O papel da Medicina Geral e Familiar na abordagem à infeção por VIH/SIDA

Dr. Fausto Roxo, Hospital de Dia de Doenças Infeciosas do Hospital de Santarém; Direção do Núcleo de Estudos VIH da SPMI
30/12/16
O papel da Medicina Geral e Familiar na abordagem à infeção por VIH/SIDA

O papel de todos e cada um dos profissionais envolvidos, incluindo a Medicina Geral e Familiar, na abordagem do doente com infeção por VIH tenderá a ser de importância crescente. A disponibilização da terapêutica nas farmácias da comunidade e a possibilidade de consultas fora do ambiente hospitalar, a juntar ao recurso mantido por parte do doente a outras estruturas, são algumas das situações que, previsivelmente já em 2017, tornarão ainda mais importante o papel do Médico de Família, afirma o Dr. Fausto Roxo.

“É um desafio para todos alargar os contactos entre as Consultas de Imunodeficiência e os Médicos de Família, quer através de reuniões formais e ações de formação, quer aumentando os contactos informais no dia-a-dia”, diz o Dr. Fausto Roxo, responsável pelo Hospital de Dia de Doenças Infeciosas do Hospital de Santarém e membro da Direção do Núcleo de Estudos VIH da Sociedade Portuguesa de Medicina Interna (SPMI).

Os avanços na abordagem, necessariamente multidisciplinar, destes doentes têm-se verificado de forma mais visível nas alternativas terapêuticas, de maior eficácia, com menos efeitos secundários e de toma mais fácil devido a coformulações. Mas não são menos significativos os avanços na estratégia de seguimento do doente de forma cada vez mais abrangente, levando a que se possa afirmar que a esperança de vida destas pessoas é semelhante à da generalidade da população, explica.

Principais desafios

Quanto aos principais desafios enfrentados no âmbito da lua contra o VIH/SIDA, o Dr. Fausto Roxo destaca que, neste momento, passam por conseguir a total adesão às consultas e terapêuticas da generalidade dos doentes. “Evitar abandonos de consultas e medicações numa patologia em que o seguimento se faz ao longo de muitos anos é fundamental para o doente e para a comunidade, numa perspetiva de redução da transmissibilidade do vírus”, sublinha.
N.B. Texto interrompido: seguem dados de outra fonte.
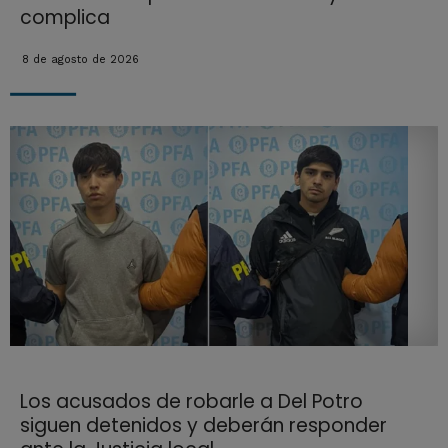
complica
8 de agosto de 2026
Los acusados de robarle a Del Potro
siguen detenidos y deberán responder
Entretanto, questionado sobre o que está subjacente ao aumento de doentes em terapêutica, o Dr. Fausto Roxo explica: “deve-se ao cumprimento por parte dos médicos das inequívocas conclusões do estudo START, que demonstrou os benefícios do início precoce da terapêutica antirretrovírica, independentemente do status imunitário do doente”.

Já em relação às estratégias de prevenção, o Dr. Fausto Roxo destacou que se exige criatividade para chegar a um número crescente de pessoas de todos os escalões etários e níveis socioeconómicos e profissionais. “Destaco, no entanto, a necessidade de chegar de uma forma muito direta aos homossexuais jovens, um dos grupos que mais tem crescido em número de novos casos nos anos recentes. A abordagem direta e de forma descomplexada em saunas, discotecas e bares, poderá reduzir esta forma de transmissão”, acrescenta.

Novo perfil de doente

No que se refere ao perfil do doente, o Dr. Fausto Roxo garante que, na realidade, mudou. “Existe claramente um novo perfil de doente, mais envelhecido e com múltiplas comorbilidades”, frisa.

As estruturas deverão, por isto, funcionar cada vez mais numa perspetiva multidisciplinar, com possibilidade de recurso fácil a várias especialidades, profissionais de saúde e estruturas da sociedade civil. O papel coordenador e aglutinador do Internista terá crescente importância, conclui.